_Con la información_.
**A)** Imprime la parte de la noticia sobre la reforma de las pensiones que va desde "El ministro de" hasta "entre otras materias.".
**B)** Enumera a todas las personas que se nombran en la noticia sobre la reforma de las pensiones, junto con el cargo que el texto le asigna a cada una.
**C)** Retoma la noticia sobre la reforma de las pensiones y prosíguela a partir de su última frase.

Trabajo y sindicatos coinciden en que el acuerdo sigue siendo difícil

Valeriano Gómez y los líderes sindicales se han puesto de acuerdo en algo: en que es absurdo vincular el cierre de la central nuclear de Garoña con las pensiones.


El ministro de Trabajo, Valeriano Gómez, y los secretarios generales de CC.OO., Ignacio Fernández Toxo, y de UGT, Cándido Méndez, han coincidido en que es difícil lograr un acuerdo económico y social y en que es absurdo vincular el cierre de la central nuclear de Garoña con las pensiones.

A cinco días de que el Congreso de los Diputados vote las recomendaciones del Pacto de Toledo para reformar las pensiones, Gómez y los líderes sindicales se han puesto de acuerdo en algo: en que las posiciones siguen alejadas para cerrar un pacto sobre pensiones, mercado de trabajo, negociación colectiva y políticas activas de empleo, entre otras materias.

Tampoco ven claro que el consenso pueda llegar antes del 28 de enero, cuando el Gobierno tiene fijado aprobar su anteproyecto de ley de reforma de las pensiones. Según Gómez, la negociación sigue «viva», aunque hay «distancias apreciables y dificultades que sería absurdo desconocer».

Todavía quedan días para seguir negociando, resaltó Gómez, quien consideró que el «ánimo -entre las partes- no ha decaído».

_Material proporcionado_.
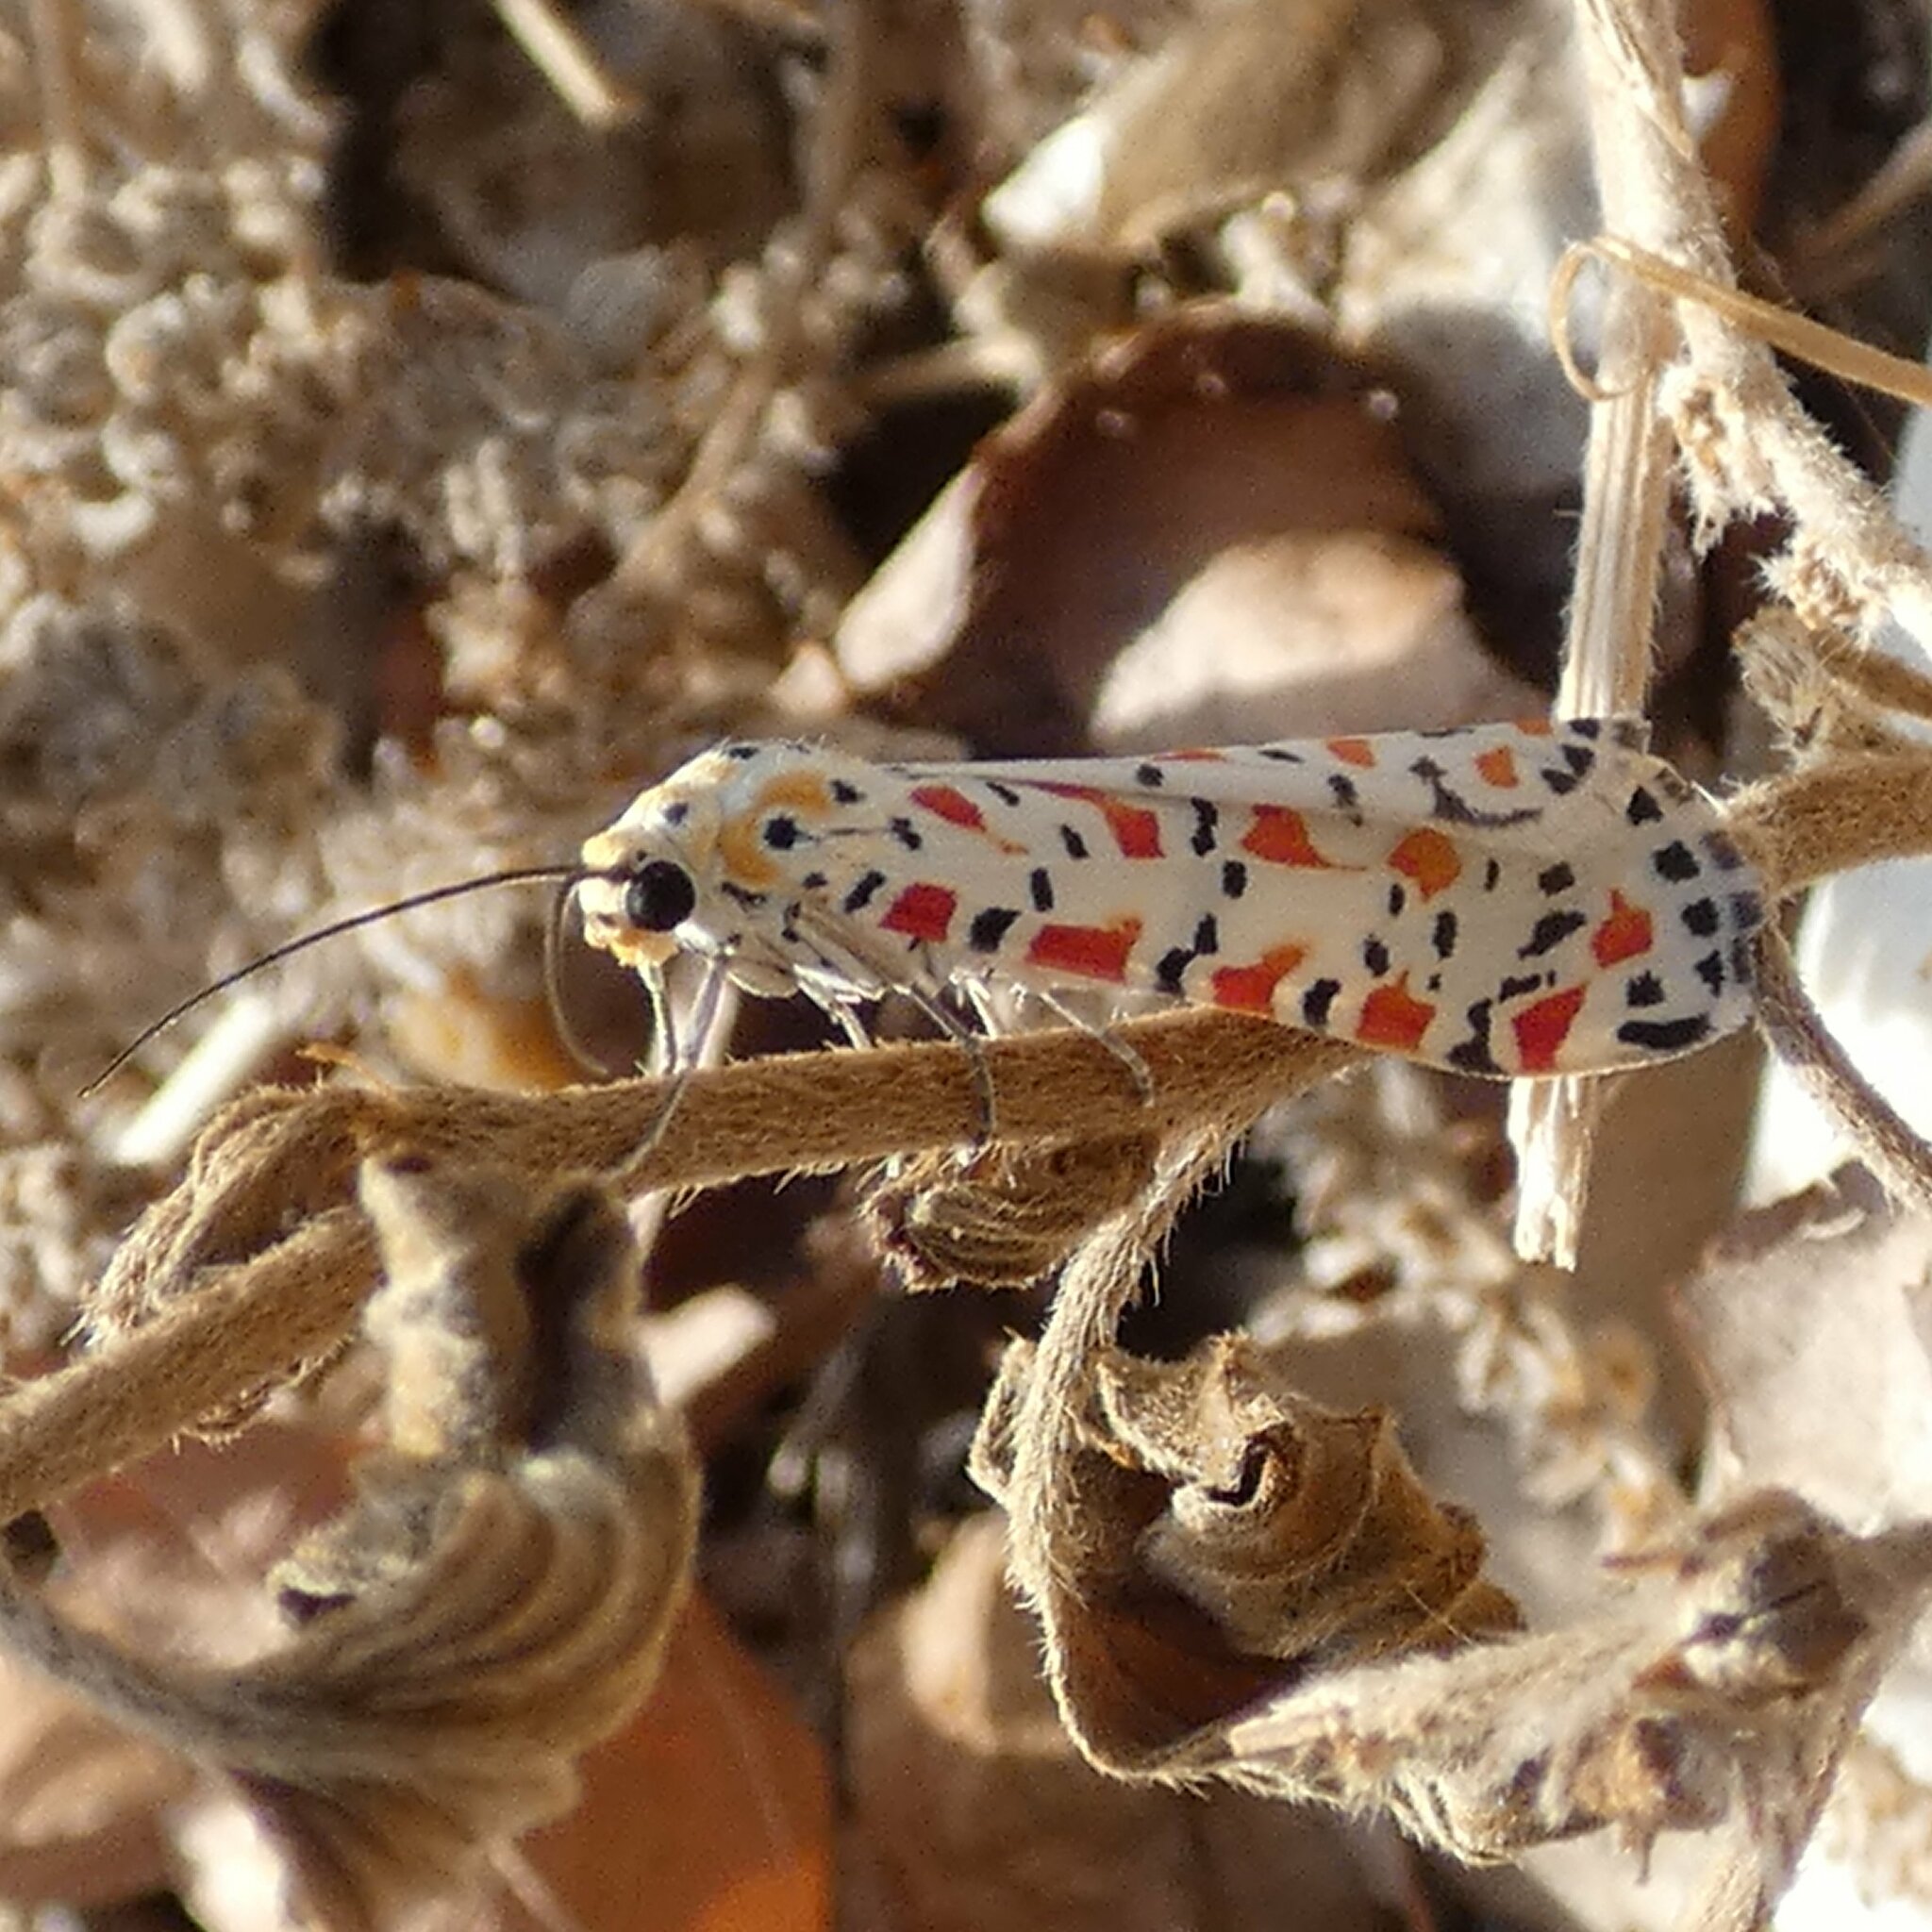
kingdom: Animalia
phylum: Arthropoda
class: Insecta
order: Lepidoptera
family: Erebidae
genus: Utetheisa
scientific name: Utetheisa pulchella
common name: Crimson speckled
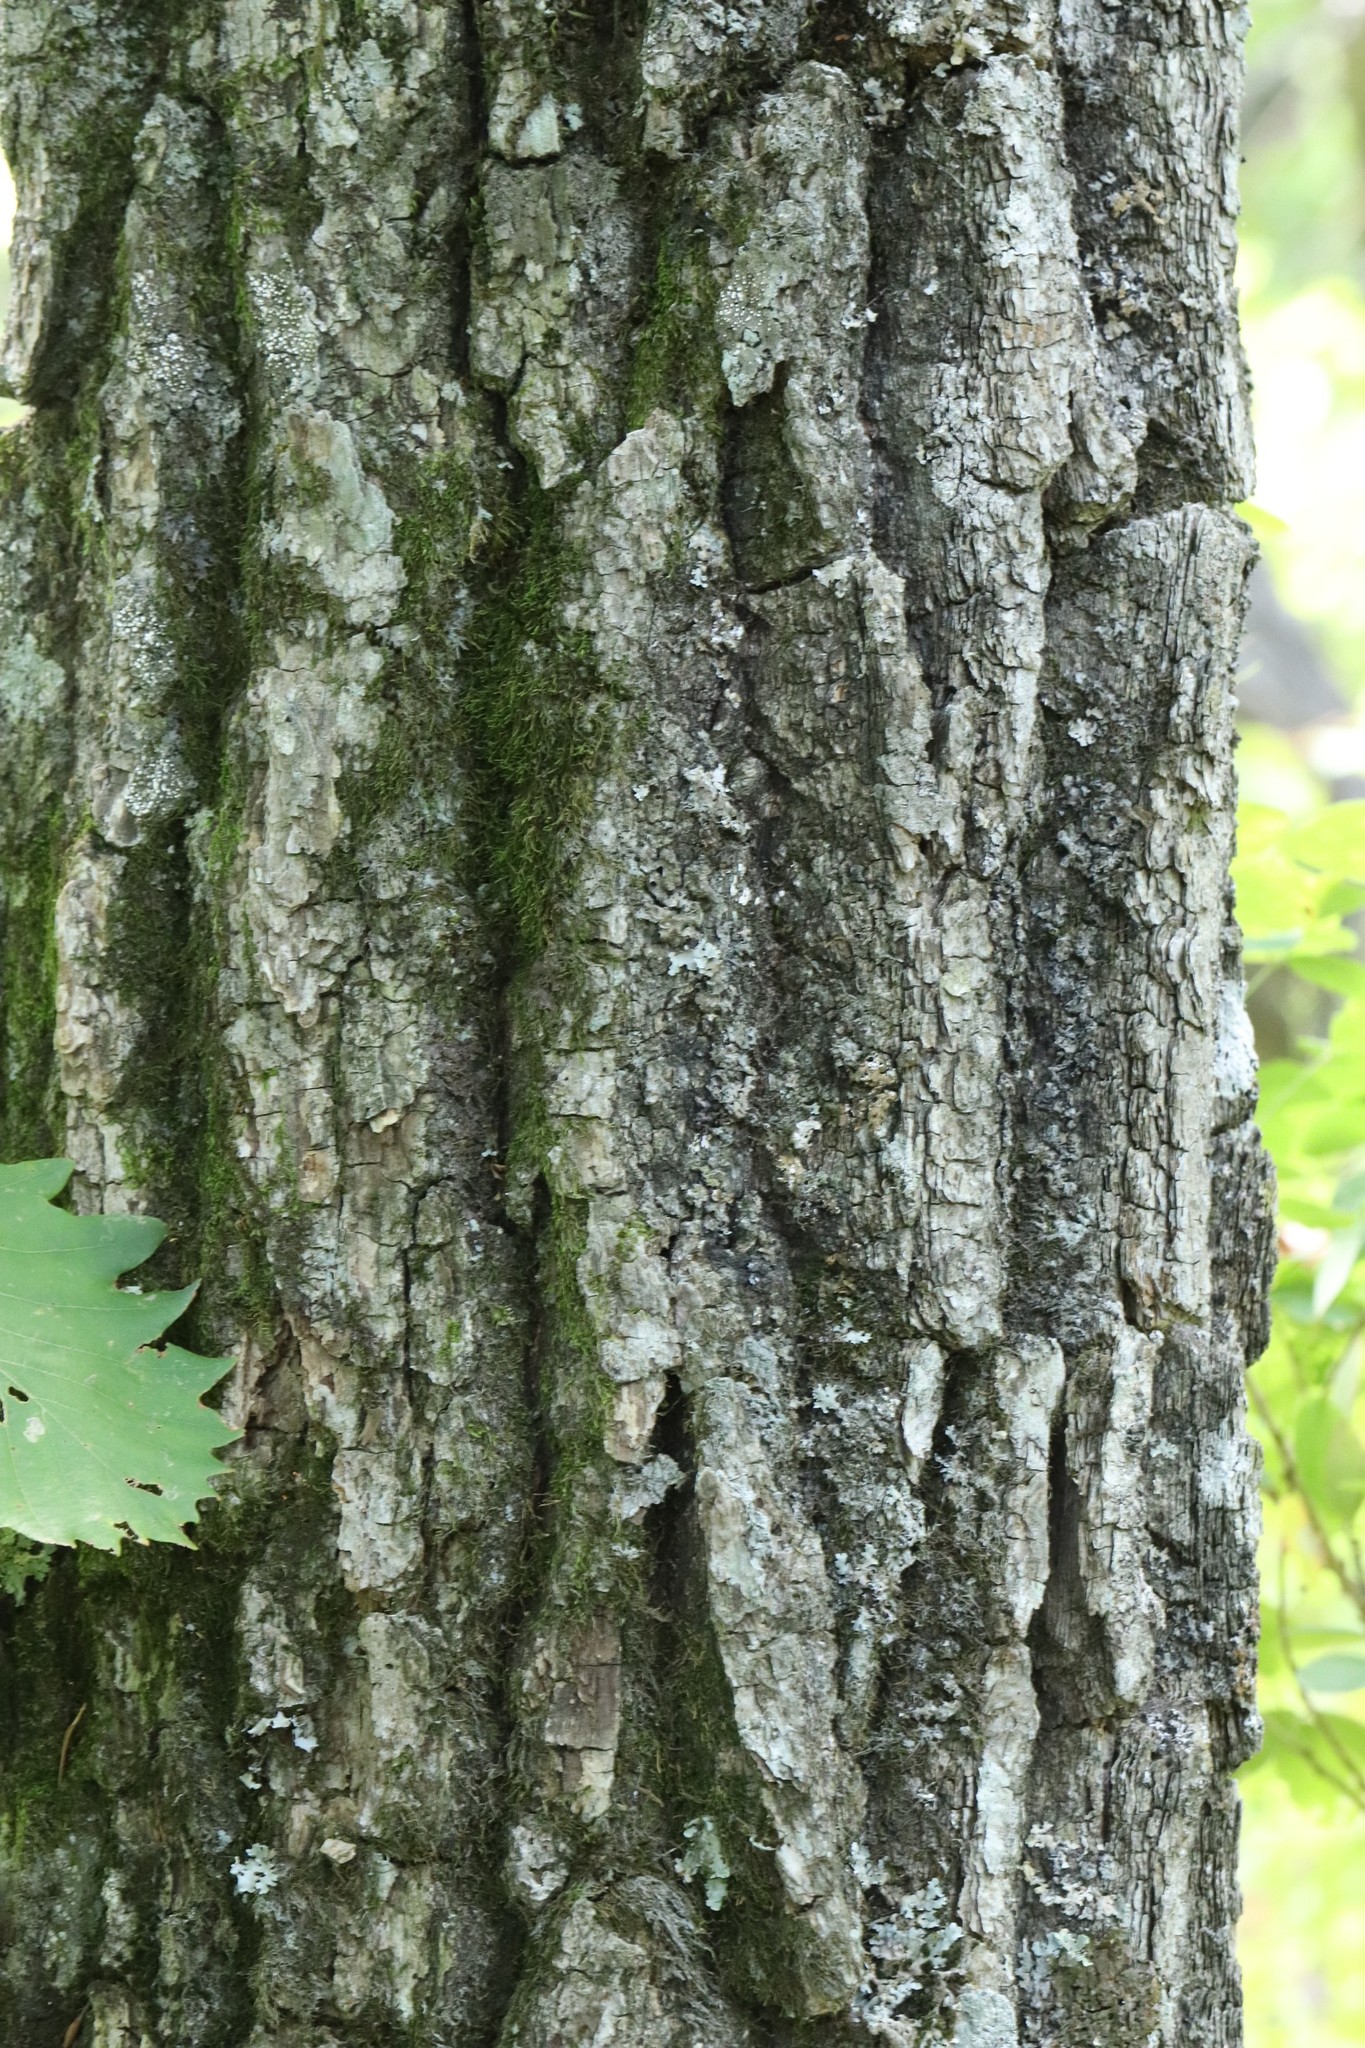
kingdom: Plantae
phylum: Tracheophyta
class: Magnoliopsida
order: Fagales
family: Fagaceae
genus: Quercus
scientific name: Quercus mongolica
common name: Mongolian oak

_Tus respuestas escritas_.
**A)**
El ministro de Trabajo, Valeriano Gómez, y los secretarios generales de CC.OO., Ignacio Fernández Toxo, y de UGT, Cándido Méndez, han coincidido en que es difícil lograr un acuerdo económico y social y en que es absurdo vincular el cierre de la central nuclear de Garoña con las pensiones.

A cinco días de que el Congreso de los Diputados vote las recomendaciones del Pacto de Toledo para reformar las pensiones, Gómez y los líderes sindicales se han puesto de acuerdo en algo: en que las posiciones siguen alejadas para cerrar un pacto sobre pensiones, mercado de trabajo, negociación colectiva y políticas activas de empleo, entre otras materias.

**B)**
- Valeriano Gómez: ministro de Trabajo
- Ignacio Fernández Toxo: secretario general de CC.OO.
- Cándido Méndez: secretario general de UGT

**C)**
Toxo lo ve «tremendamente complicado», aunque ha subrayado que los sindicatos «van a hacer todo el esfuerzo que está en sus manos para conseguirlo», pero que «el tiempo se va agotando y no parece que el Gobierno tenga voluntad de cambiar sus posiciones».

Para Méndez, las distancias «siguen siendo muy grandes» y ha insistido en que «hay un cauce muy claro para acometer la reforma del sistema de pensiones: volver al Pacto de Toledo».

A esta situación de alejamiento ha contribuido el que ayer se filtrase que los sindicatos estaban dispuestos a aceptar la propuesta del Ejecutivo de elevar a 67 años la edad legal de jubilación a cambio de que se prorrogase el cierre de la central nuclear de Garoña, previsto para el 2013.

Este tema, que ayer generó tensión entre las partes, ha permitido ponerlas hoy de acuerdo en el desmentido.

De acuerdo con el ministro, en ningún momento ha estado en la mesa de negociación el vincular el tema de Garoña a la reforma de las pensiones.

En su opinión, es «absurdo» mezclar ambos temas, que nada tienen que ver. Toxo y Méndez han considerado también «grotesco» y un «disparate» este asunto.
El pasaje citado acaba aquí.